The daughter of a pagan high priest, Sofea finds solace from her troubles in the freedom of the ocean. But when marauders attack her village on the island of Sicily, she and her cousin are taken across the sea to the shores of Canaan.
Eitan has lived in Kedesh, a city of refuge, for the last eleven years, haunted by a tragedy in his childhood, yet chafing at the boundaries placed on him. He is immediately captivated by Sofea, but revealing his most guarded secret could mean drawing her into the danger of his past.
As threats from outside the walls loom and traitors are uncovered within, Sofea and Eitan are plunged into the midst of a murder plot. Can they uncover the betrayal in time to save their lives and the lives of those they love?
My second dip into Biblical fiction and I am pleased to say that this time went WAAAAY better than the last one.
The characters were very well done. The story switches POV's between Eitan and Sofea, and they both had very good character arcs. No secondary characters acted like secondary characters so that was very good. Each character had their flaws and seemed so real.
Something kinda funny is that I was reading the Book of Joshua and there is a mention of the Cities of Refuge. So I found it really cool that this book was based in one of the Cities of Refuge. Everything was very believable and I love the little descriptions Cossette gave. Whether it was just describing how good Moriyah's bread was, or how what chores Sofea and Prezi did. I loved it.
The plot was very intriguing! There was nothing that sort of "gave it away" and the plot twist really surprised me (actually not really but that's because I flip through a book before reading so I saw that. If you don't do what I do, then it will surprise you. It actually still surprised me xD)
So there is a bit of insta-love, but not really since Eitan and Sofea can't really talk to each other till about halfway through the book? Anyways, the romance was really well done and very swoon-worthy.
I absolutely loved the message of this book. I don't really want to give it away, but the message was so inspiring. The message of the book has been something I've struggled with, and I just loved this reminder.
The only tiny problem I have with this book is that it did drag a bit in the middle before the action starts. Like, you had a bunch of action in the beginning, and then you just have this middle section where nothing really happens except Eitan and Sofea's relationship is established, and then you have the closing action that brings the story around.
Eitan and Sofea kiss a few times and Moriyah and Darek kiss. They don't get overboard.

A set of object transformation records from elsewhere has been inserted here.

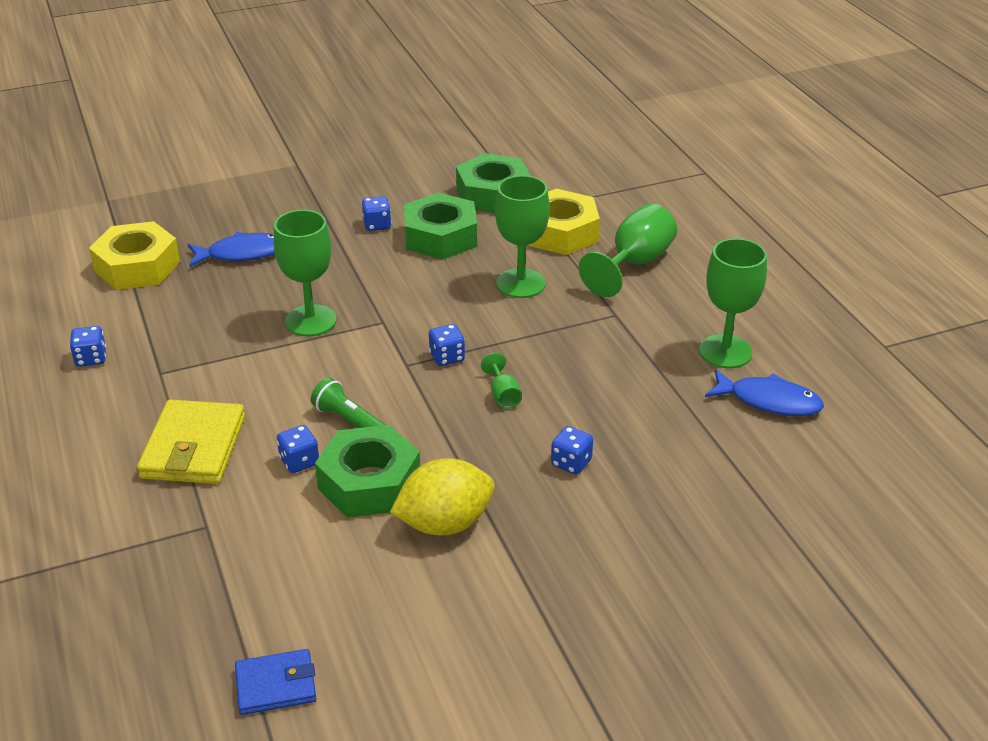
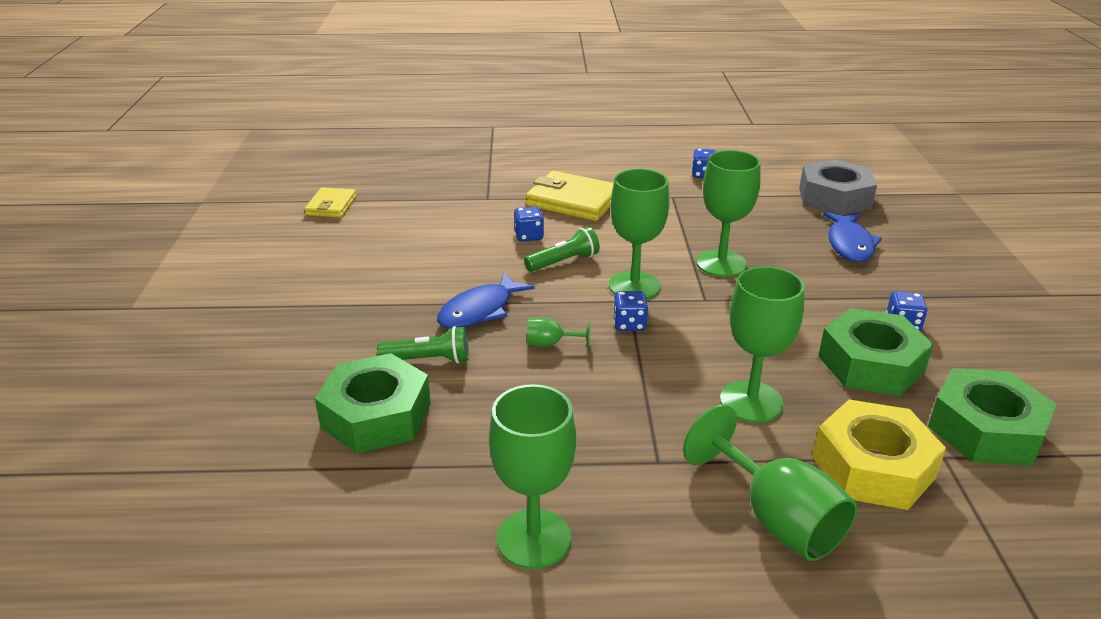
camera: 110 degrees right, 5 degrees down
yellow nut [89,221,180,290] -> grey nut [799,159,877,216]
blue wallet [235,649,316,715] -> yellow wallet [304,187,357,218]
green nut [315,425,420,518] -> green nut moved to [315,353,431,453]
yellow lemon [390,458,495,536] -> none
blue dice [551,426,593,475] -> green flashlight [377,326,469,364]
blue fish [705,369,824,416] -> blue fish moved to [437,272,535,329]
none -> green goblet [609,169,670,299]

The phrase "temple whore" is used as an insult a few times I think? But it's clearly an insult.
The way Raviv's sons died is explained quite vividly.
Sofea and Prezi are beaten at one point in the beginning.
Sofea has some flashbacks to what her father used to do as a pagan high priest, and it's honestly disgusting. So I just wanted to throw that out there.
I really enjoyed this book, so I'm rating it. . .
A quick note, this is actually the second book of the Cities of Refuge series, and while it probably would have been helpful if I had read the first book, it wasn't exactly necessary.
Have you read Shelter of the Most High? Do you want to? What is your favorite Biblical fiction book?
I received a copy of this book from Bethany House in exchange for my honest opinion.